_AUFGABENSTELLUNG_
Schreibe den folgenden Forenauszug über nachbarschaft24 vollständig und zeichengetreu ab.

_VORLIEGENDER AUSZUG_
====

Mit dieser rigiden Ablehnung verunsichert ihr wieder die Leute. Es hat geklappt und es war vielleicht ein Satz zuviel. Wenn man den Spruch "habe den Eindruck erhalten" rausnimmt, ist es schon ok - denke ich.


----------



## Franziska (11 November 2007)

*AW: Reingefallen auf nachbarschaft24.com oder nachbarschaft24.net*



Luzy schrieb:


> Aber er hat seinen Zweck erfüllt und das ist allein das, was zählt, oder?!


NEIN!
Halte Dich doch bitte an Deinen eigenen Ratschlag und poste hier nicht weiter.

DU verunsicherst die Leute.


----------



## Luzy (11 November 2007)

*AW: Reingefallen auf nachbarschaft24.com oder nachbarschaft24.net*



Franziska schrieb:


> NEIN!
> Halte Dich doch bitte an Deinen eigenen Ratschlag und poste hier nicht weiter.
> 
> DU verunsicherst die Leute.



Und du sprich mich einfach nicht an.


----------



## Franziska (11 November 2007)

*AW: Reingefallen auf nachbarschaft24.com oder nachbarschaft24.net*



Luzy schrieb:


> Und du sprich mich einfach nicht an.


Das werde ich (und andere) solange tun, wie Du unsinnige Ratschläge erteilst.
Ob es Dir passt oder nicht.


----------



## Luzy (11 November 2007)

*AW: Reingefallen auf nachbarschaft24.com oder nachbarschaft24.net*



Franziska schrieb:


> Das werde ich (und andere) solange tun, wie Du unsinnige Ratschläge erteilst.

====

_DATENZEILEN_
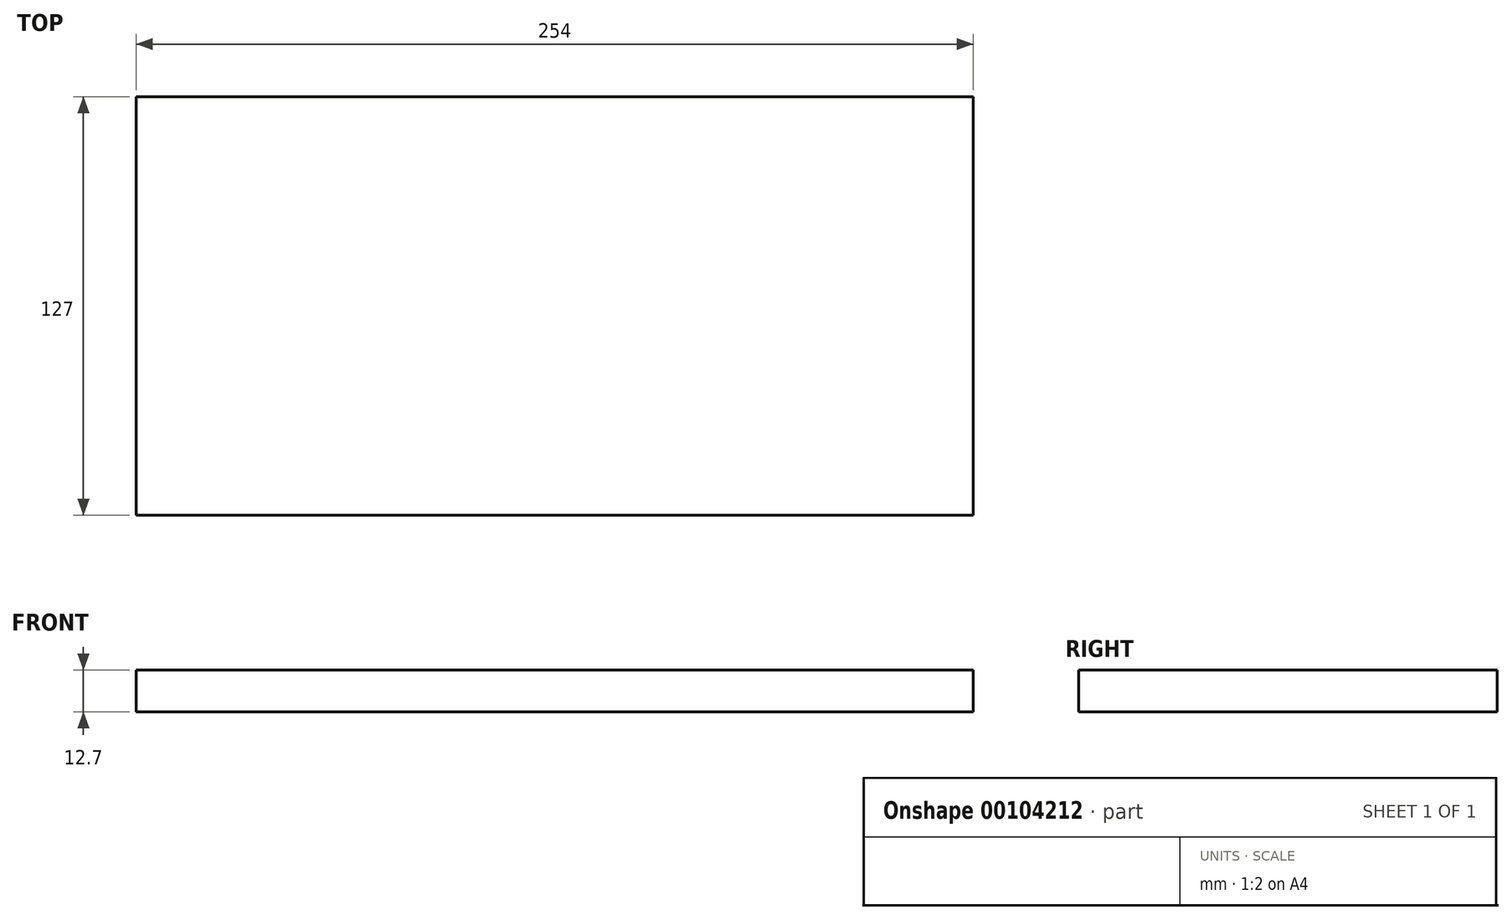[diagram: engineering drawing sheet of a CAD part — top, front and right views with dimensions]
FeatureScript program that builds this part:
annotation { "Feature Type Name" : "Feature", "Feature Type Description" : "" }
export const myFeature = defineFeature(function(context is Context, id is Id, definition is map)
    precondition{}
    {
        {
            var Q0;
            Q0=qCreatedBy(makeId("Top.planeOp"),FACE);
            var sketch = newSketch(context, id + "F0", { "sketchPlane" : qUnion([Q0])});
            skLineSegment(sketch, "E0.bottom", {"start": v(-114.28, -38.03) * mm, "end": v(139.72, -38.03) * mm});
            skLineSegment(sketch, "E0.top", {"start": v(-114.28, -165.03) * mm, "end": v(139.72, -165.03) * mm});
            skLineSegment(sketch, "E0.left", {"start": v(-114.28, -38.03) * mm, "end": v(-114.28, -165.03) * mm});
            skLineSegment(sketch, "E0.right", {"start": v(139.72, -38.03) * mm, "end": v(139.72, -165.03) * mm});
            skSolve(sketch);
        }
        {
            var Q0;
            Q0=makeQuery(id+"F0.imprint","IMPRINT",FACE,{"disambiguationData":[TD([[makeQuery(id+"F0.imprint","IMPRINT",EDGE,{"derivedFrom":sQuery(id+"F0.wireOp",EDGE,"E0.bottom")}),-1.0]])]});
            extrude(context, id + "F1", {"entities" : qUnion([Q0]), "oppositeDirection" : true, "depth" : 12.7 * mm});
        }
    });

====

_SCHRIFTLICHE LÖSUNG_
Mit dieser rigiden Ablehnung verunsichert ihr wieder die Leute. Es hat geklappt und es war vielleicht ein Satz zuviel. Wenn man den Spruch "habe den Eindruck erhalten" rausnimmt, ist es schon ok - denke ich.


----------



## Franziska (11 November 2007)

*AW: Reingefallen auf nachbarschaft24.com oder nachbarschaft24.net*



Luzy schrieb:


> Aber er hat seinen Zweck erfüllt und das ist allein das, was zählt, oder?!


NEIN!
Halte Dich doch bitte an Deinen eigenen Ratschlag und poste hier nicht weiter.

DU verunsicherst die Leute.


----------



## Luzy (11 November 2007)

*AW: Reingefallen auf nachbarschaft24.com oder nachbarschaft24.net*



Franziska schrieb:


> NEIN!
> Halte Dich doch bitte an Deinen eigenen Ratschlag und poste hier nicht weiter.
> 
> DU verunsicherst die Leute.



Und du sprich mich einfach nicht an.


----------



## Franziska (11 November 2007)

*AW: Reingefallen auf nachbarschaft24.com oder nachbarschaft24.net*



Luzy schrieb:


> Und du sprich mich einfach nicht an.


Das werde ich (und andere) solange tun, wie Du unsinnige Ratschläge erteilst.
Ob es Dir passt oder nicht.


----------



## Luzy (11 November 2007)

*AW: Reingefallen auf nachbarschaft24.com oder nachbarschaft24.net*



Franziska schrieb:


> Das werde ich (und andere) solange tun, wie Du unsinnige Ratschläge erteilst.